EXTRACT TO READ:
Top-down Discretization -

  • If the process starts by first finding one or a few points called split points or cut points to split the entire attribute range and then repeat this recursively on the resulting intervals.

Bottom-up Discretization -

  • Starts by considering all of the continuous values as potential split-points.
  • Removes some by merging neighborhood values to form intervals, and then recursively applies this process to the resulting intervals.

Concept Hierarchies

  • Discretization can be performed rapidly on an attribute to provide a hierarchical partitioning of the attribute values, known as a Concept Hierarchy.
  • Concept hierarchies can be used to reduce the data by collecting and replacing low-level concepts with higher-level concepts.
  • In the multidimensional model, data are organized into multiple dimensions, and each dimension contains multiple levels of abstraction defined by concept hierarchies.
  • This organization provides users with the flexibility to view data from different perspectives.
  • Data mining on a reduced data set means fewer input and output operations and is more efficient than mining on a larger data set.
  • Because of these benefits, discretization techniques and concept hierarchies are typically applied before data mining, rather than during mining.

Typical Methods of Discretization and Concept Hierarchy Generation for Numerical Data

1] Binning

  • Binning is a top-down splitting technique based on a specified number of bins.
  • Binning is an unsupervised discretization technique because it does not use class information.

DATA LINES:
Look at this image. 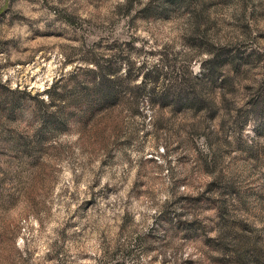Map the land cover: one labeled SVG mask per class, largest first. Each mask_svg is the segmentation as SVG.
Listing matches in <instances>:
<instances>
[{"label":"rangeland","instance_id":"rangeland-1","mask_svg":"<svg viewBox=\"0 0 264 264\" xmlns=\"http://www.w3.org/2000/svg\"><path fill=\"white\" fill-rule=\"evenodd\" d=\"M0 264H264V0H0Z\"/></svg>","mask_w":264,"mask_h":264}]
</instances>
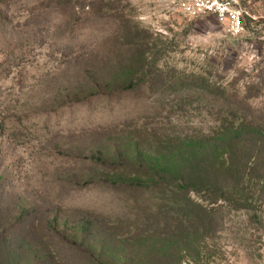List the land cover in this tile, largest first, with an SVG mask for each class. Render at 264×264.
<instances>
[{
    "label": "rangeland",
    "instance_id": "rangeland-1",
    "mask_svg": "<svg viewBox=\"0 0 264 264\" xmlns=\"http://www.w3.org/2000/svg\"><path fill=\"white\" fill-rule=\"evenodd\" d=\"M182 1L0 0V239L23 256L264 264V172L181 193L132 168L252 164L231 144L264 132V0Z\"/></svg>",
    "mask_w": 264,
    "mask_h": 264
},
{
    "label": "trees",
    "instance_id": "trees-1",
    "mask_svg": "<svg viewBox=\"0 0 264 264\" xmlns=\"http://www.w3.org/2000/svg\"><path fill=\"white\" fill-rule=\"evenodd\" d=\"M231 140L237 141V138L233 137ZM240 140L241 141H237L235 144H231V147L235 149L236 145L239 147L242 142H244L245 145H249V149L252 152L250 156H254V162L252 164H249L248 160L246 161L244 158L238 156L239 158H237V160L235 159L237 161L235 165L232 163V165L227 167L224 171H221V168L214 167V165L218 163L211 159L214 158L211 153L193 149L189 155H183L181 157V162L176 166H172L169 171H166V174H162L159 170L151 168L144 160H138L136 162L137 165H133L132 168H135V172L138 173L139 176L143 174V176L150 179L154 186L157 187L162 184L176 185L181 193H185L199 185L216 184L221 187L225 184L233 185L234 182L240 183L245 175H252L254 173L260 174L262 177L264 165L258 161L259 156L263 154L262 151H264V132L258 133V136L255 134H247L246 137H242ZM232 156L234 157V155ZM167 176H169V179L165 178ZM114 185L119 186L115 183H109L111 187ZM130 185L134 186L133 184ZM78 249L81 251L84 258L87 257V261L84 264H100L97 260H88V255L91 250H82L79 246ZM163 252L164 255H162L159 260H155L156 262L148 258L137 260V262L131 260L124 264H172L171 257L169 253H167L169 251ZM23 255V248H18L12 240L0 239V264H56L51 263L49 259L40 260L43 257L40 258L39 254H36L37 256H33L32 258Z\"/></svg>",
    "mask_w": 264,
    "mask_h": 264
},
{
    "label": "built area",
    "instance_id": "built-area-1",
    "mask_svg": "<svg viewBox=\"0 0 264 264\" xmlns=\"http://www.w3.org/2000/svg\"><path fill=\"white\" fill-rule=\"evenodd\" d=\"M182 9L190 15H199L200 13H206L210 11L217 12L220 15L225 14L228 11L226 2L219 0H184L181 3ZM242 14L238 12L235 16L237 25L239 27V20Z\"/></svg>",
    "mask_w": 264,
    "mask_h": 264
}]
</instances>
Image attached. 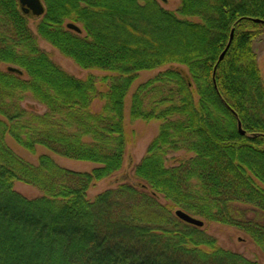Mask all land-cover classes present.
I'll return each mask as SVG.
<instances>
[{
  "label": "trees",
  "instance_id": "trees-1",
  "mask_svg": "<svg viewBox=\"0 0 264 264\" xmlns=\"http://www.w3.org/2000/svg\"><path fill=\"white\" fill-rule=\"evenodd\" d=\"M42 2L33 32L18 0H0V62L26 75L0 69V264H260L218 246L174 210L236 226L264 255V222L242 210L264 214V86L252 48L264 0H179L177 12L158 0ZM37 37L79 66L111 74L70 75ZM164 65L131 97V119L163 121L134 166L138 185L120 182L88 199L95 182L123 166L124 99L133 80ZM155 84L169 104L147 111L142 93ZM27 92L45 112L21 106ZM96 97L102 105L94 111ZM6 134L30 152L42 145L96 166L70 170L47 153L34 164ZM178 149L193 155L168 166L166 154ZM15 181L41 194L26 197Z\"/></svg>",
  "mask_w": 264,
  "mask_h": 264
},
{
  "label": "rangeland",
  "instance_id": "rangeland-1",
  "mask_svg": "<svg viewBox=\"0 0 264 264\" xmlns=\"http://www.w3.org/2000/svg\"><path fill=\"white\" fill-rule=\"evenodd\" d=\"M159 4L165 9L176 11L179 7V0H158ZM44 4V3H43ZM28 20V25L35 32V24L39 19V16H33L32 14L25 13ZM179 15V14H178ZM180 16V15H179ZM181 17V16H180ZM189 20H198L195 16L182 17ZM68 28L74 29L78 34L83 35L84 32L79 23L66 22L65 24ZM38 46L44 50L49 58L58 66H60L65 72L73 75L77 78L84 79L89 74L95 75L100 78L104 75L111 74L108 71L100 70L98 68H83L76 64L71 58L61 54L57 48L52 46L50 43L37 37ZM252 48L256 55V62L259 68L262 83L264 86V27L261 29L260 33L253 39ZM161 66L151 70H141L137 73L136 78L133 80L128 93L124 99V129L127 136L126 149L124 155L123 166L120 170L116 171L112 175L106 178H102L94 183L87 190V198L93 200V198L101 191L107 188H112L120 182H129L134 185H138L137 179L134 176V166L141 160L145 155L147 146L153 138H155L159 132V128L162 120L159 119H149L145 120L142 118L131 119L129 116V108L131 104L132 94L135 92L137 87L147 81L153 79L161 71L165 70V67ZM12 67L17 69V73L26 77L23 71L12 64L1 63L0 69L6 70V68ZM99 89H105L104 85L98 81L97 83ZM151 86V85H150ZM148 86V89L142 93L143 107L147 111L162 109L169 103L164 99L163 96L167 94V90L160 84H155L153 87ZM194 99H197V95L194 94ZM160 100V101H159ZM23 108L28 111H34L36 113H43L46 111V107L35 100L30 92L24 94V100L20 103ZM102 105V101L99 98H94L90 104L92 110H98ZM158 108V109H156ZM6 143L25 160H28L34 164L37 163V156L41 153L49 154L55 162L67 169L75 171H89L96 166L95 163L82 160H74L62 157L42 145H36L35 151L30 152L20 144H18L10 135H5ZM193 155V152L187 151L185 149H178L175 151L168 152L165 156V163L168 166L176 165L179 161L188 159ZM13 189L22 195L33 198L39 196L40 191L29 184L23 183L21 181H15L13 183ZM163 204H168L169 201L165 200L163 197L160 198ZM176 208V207H175ZM171 211L174 208H170ZM242 210L249 217H256L257 220L264 222V214H255L252 207L242 206ZM203 220L204 224L201 226L205 232L215 238L218 246L238 252L248 259L256 260L260 264H264V255L261 249L255 245L251 237L242 229L232 226L229 224L219 223L212 220H207L204 217H198Z\"/></svg>",
  "mask_w": 264,
  "mask_h": 264
},
{
  "label": "water",
  "instance_id": "water-1",
  "mask_svg": "<svg viewBox=\"0 0 264 264\" xmlns=\"http://www.w3.org/2000/svg\"><path fill=\"white\" fill-rule=\"evenodd\" d=\"M18 3L20 4L21 10L24 13L30 12L33 16H41L45 11V6H44L42 0H18ZM254 21L264 24V20H260L258 18L254 19ZM231 37H232V31H231L230 39H231ZM230 39H229V42H230ZM229 42H228V44H229ZM228 44L226 45V48H227ZM225 50L226 49H224L222 51V53L219 55V58H218L219 60L222 59V57L225 53ZM238 129H239V132L241 134H244V130H242L239 122H238ZM174 214L180 220H182L186 223H189V224H192L195 226H199V227L203 226V224H204L203 220L187 213L186 211H184L182 209H175Z\"/></svg>",
  "mask_w": 264,
  "mask_h": 264
},
{
  "label": "flooded vegetation",
  "instance_id": "flooded-vegetation-1",
  "mask_svg": "<svg viewBox=\"0 0 264 264\" xmlns=\"http://www.w3.org/2000/svg\"><path fill=\"white\" fill-rule=\"evenodd\" d=\"M27 14V13H26ZM31 14V13H30ZM36 17V16H35Z\"/></svg>",
  "mask_w": 264,
  "mask_h": 264
}]
</instances>
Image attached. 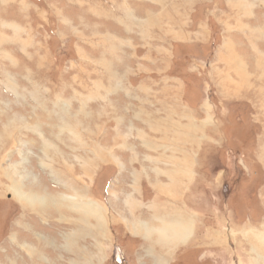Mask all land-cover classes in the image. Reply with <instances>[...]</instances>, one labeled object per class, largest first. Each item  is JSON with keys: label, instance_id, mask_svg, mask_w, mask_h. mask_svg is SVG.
<instances>
[{"label": "rangeland", "instance_id": "1", "mask_svg": "<svg viewBox=\"0 0 264 264\" xmlns=\"http://www.w3.org/2000/svg\"><path fill=\"white\" fill-rule=\"evenodd\" d=\"M169 1L0 0V264H135L155 248L148 264H264V120L221 98L201 41L162 52ZM224 9L232 28L252 14ZM244 27L260 33L245 54L264 50ZM138 72L152 87L129 84ZM116 90L133 98L112 105ZM175 218L184 238L164 245Z\"/></svg>", "mask_w": 264, "mask_h": 264}, {"label": "crops", "instance_id": "2", "mask_svg": "<svg viewBox=\"0 0 264 264\" xmlns=\"http://www.w3.org/2000/svg\"><path fill=\"white\" fill-rule=\"evenodd\" d=\"M256 1L260 2L258 6H256L255 4ZM160 2L165 5L166 4L171 5L169 0H158V1L149 0V6L151 5L150 6L151 8L159 7ZM221 2H223V4L225 5H223ZM229 2L235 3L238 6H241V8L246 9L248 13H252L251 16H249L247 20H244L245 18H242L239 21L238 26L240 28H232L229 26L231 24L230 20L233 18V16L229 18V15H226L225 9H224L225 7L226 8L228 7ZM262 3H264V0H222V1L221 0H194V1H188V2L181 0L178 3V5H180V7L178 8L179 13L177 14V16L172 15L175 19V22L173 23L171 19H167L166 30H165V33H163L164 34L163 41L168 44L171 50L165 48V50L163 49L162 52L163 53L165 52L167 57L168 56L171 57L170 54L173 53L172 49L174 48V43L179 42V43H183L184 47H190V46L194 47L196 43L195 41H198V42L201 41L203 44L201 47V53L197 54V56L204 57L207 54V52L209 51L210 53L212 51L214 52L213 58L215 62V65H214L215 74L218 76V78H219V74L222 75V80H221L222 86L219 88L220 94H222L221 98L223 100L224 99L230 100V99H234L235 97H238L241 100V104L250 105V106L254 105L255 109L258 110L259 115L264 120V50H259L260 52H257L256 50H252L253 55L248 56L247 54H245V51L243 49V47L246 50L249 49L246 42L250 41V37L253 40V36L255 37V34L259 33L258 31L247 32L248 28L244 26H249L250 29L252 30L253 26L258 25V27L261 28L260 32H263L264 34V26H263L264 25V16H263L264 8L259 9V15H257L254 10L255 8L258 9L259 7H264L263 5H261ZM155 5L156 7H154ZM136 18H137V22H139V17L137 16ZM156 19L158 21L159 18H156ZM261 21L263 22V25ZM213 24L216 25V31H214V34H215L217 43L215 47H213L210 42L212 38ZM249 24H252V25H249ZM142 25L145 26V23L143 22ZM219 25L223 27V31L221 32L217 31ZM207 27L210 32L209 35H208ZM159 34L161 33L154 32L151 29V40L157 39L159 41V38H157V35ZM141 35L142 36L144 35L143 29H141ZM240 40L243 44L239 45L238 42ZM260 42L264 43L263 40L258 41V43ZM211 58H212V54H211ZM172 66L173 64L169 63L163 71L161 70L160 71L157 70V71L159 75H163V73L167 72L170 68H172ZM175 73L176 71L175 72L173 71L171 77L164 76L166 77L167 82H169L170 85L172 83L177 82V80L175 81V78L172 79L173 78L172 76H175ZM176 74L179 75L178 73ZM133 77H135L137 81L131 82L129 84L131 86L140 87L141 89L146 88V87H152V85L155 83V82H151L150 80H148V82H145L144 81L145 78L141 72L134 73ZM149 77L152 78L153 76H149ZM184 79H186V81L188 80V78H185V77ZM224 83H227V84L224 85ZM116 91L117 92L115 93H111V99H112L111 104L112 105L114 103L122 104L125 98H133L132 94L127 96L125 93H120L119 90H116ZM124 118L123 120L121 117L117 118L116 126L121 127L123 125ZM118 129L120 128H117V130ZM119 131L121 132L120 133L121 135H126L129 138H132L131 136H134V134H131V135L124 134V131H127L125 129L119 130ZM159 142H163L162 144L167 143L164 141L157 140V146L159 145ZM182 146L184 145H181V147ZM185 146L182 148V151H181L183 155H185V152L183 150ZM152 150L154 149L150 148V151ZM158 151L160 150H155L154 153ZM169 151H175V150L170 149ZM118 152H121L122 154H128L130 156V162L132 161V159H134L132 157V155L134 154V151L130 148H126L125 150L121 149V150H118ZM161 152H166V151L162 150ZM156 154L157 156L155 158H153L151 154V157L153 158V160L159 162V157L164 158L163 153H156ZM170 157L174 158L173 154ZM127 159H129V157ZM183 165L185 167L184 162H182V169H184ZM167 166H170L169 163L167 164ZM156 174L159 175V172ZM148 177L152 179L151 174H148ZM119 178L122 179V177H119ZM175 181H177V178L172 182L174 185H176ZM162 182L167 183L165 181H162ZM137 183L138 181L130 182L129 184H137ZM167 184H170V183H167ZM164 194L168 195V193H164ZM168 200L170 201V198H168ZM165 207L166 208L163 210L167 212L169 207L167 205ZM158 212L161 213L159 209L156 208L155 211L151 214L150 218H148V216L143 214L142 217L143 218L146 217V219H143L142 217H139V218L137 217V219H140L142 221H148L151 224H153L155 221L154 217L155 219H156V215L160 217ZM161 215L163 216L164 214L161 213ZM167 217H170V214H168ZM262 217H264V213ZM194 231H195V228L191 227V233L189 234L190 235L189 237H191L192 232ZM136 233H139V231H136ZM155 249L152 251L143 252V254L138 256V258H136L135 256L136 254H134L135 256L134 258L136 259L135 264H148L145 258H149L148 259L149 261L158 260L159 254L157 255V252ZM164 258L167 259L168 255H165Z\"/></svg>", "mask_w": 264, "mask_h": 264}, {"label": "bare ground", "instance_id": "3", "mask_svg": "<svg viewBox=\"0 0 264 264\" xmlns=\"http://www.w3.org/2000/svg\"><path fill=\"white\" fill-rule=\"evenodd\" d=\"M238 62V61H237ZM236 64V63H235ZM188 159V158H187ZM90 206L87 208V211H90ZM185 223V222H184ZM181 223L178 219L175 218L171 228L167 227L163 229L161 232L165 236L166 243L164 245H170L172 240H170L173 237H183L185 233V226L186 224ZM189 227V226H188ZM188 229V228H187ZM189 230V229H188ZM171 231V233L169 232ZM189 232V231H188ZM190 233V232H189ZM178 239V238H177ZM186 239V238H185Z\"/></svg>", "mask_w": 264, "mask_h": 264}, {"label": "trees", "instance_id": "4", "mask_svg": "<svg viewBox=\"0 0 264 264\" xmlns=\"http://www.w3.org/2000/svg\"><path fill=\"white\" fill-rule=\"evenodd\" d=\"M213 35H212V38H211V45L213 46V47H215V45H216V43H217V41H216V37H215V34H214V31H216V25H214L213 24Z\"/></svg>", "mask_w": 264, "mask_h": 264}]
</instances>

EXERCISES TO COMPLETE:
A – According to the discretization text, why is binning an unsupervised technique?
B – Continue the text on discretization and concept hierarchies from its last line.
You won't need the rows for any of this.

ANSWERS BELOW:
A – It doesn't use class information.

B –
  • In this, The sorted values are distributed into several buckets or bins and then replaced with each bin value by the bin mean or median.
  • It is further classified into
    • Equal-width (distance) partitioning
    • Equal-depth (frequency) partitioning

2] Histogram Analysis

  • It is an unsupervised discretization technique because histogram analysis does not use class information.
  • Histograms partition the values for an attribute into disjoint ranges called buckets.
  • It is also further classified into
    • Equal-width histogram
    • Equal frequency histogram
  • The histogram analysis algorithm can be applied recursively to each partition to automatically generate a multilevel concept hierarchy, with the procedure terminating once a pre-specified number of concept levels has been reached.

3] Cluster Analysis

  • Cluster analysis is a popular data discretization method.
  • A clustering algorithm can be applied to discretize a numerical attribute of A by partitioning the values of A into clusters or groups.
  • Clustering considers the distribution of A, as well as the closeness of data points, and therefore can produce high-quality discretization results.
  • Each initial cluster or partition may be further decomposed into several subcultures, forming a lower level of the hierarchy.

4] Entropy-Based Discretization

  • Entropy-based discretization is a supervised, top-down splitting technique.
  • It explores class distribution information in its calculation and determination of split points.
  • Let D consist of data instances defined by a set of attributes and a class-label attribute.
  • The class-label attribute provides the class information per instance.
  • In this, the interval boundaries or split-points defined may help to improve classification accuracy.
  • The entropy and information gain measures are used for decision tree induction.

5] Interval Merge by χ2 Analysis

  • It is a bottom-up method.
  • Find the best neighboring intervals and merge them to form larger intervals recursively.
  • The method is supervised in that it uses class information.
  • ChiMerge treats intervals as discrete categories.
  • The basic notion is that for accurate discretization, the relative class frequencies should be fairly consistent within an interval.
  • Therefore, if two adjacent intervals have a very similar distribution of classes, then the intervals can be merged.
  • Otherwise, they should remain separate.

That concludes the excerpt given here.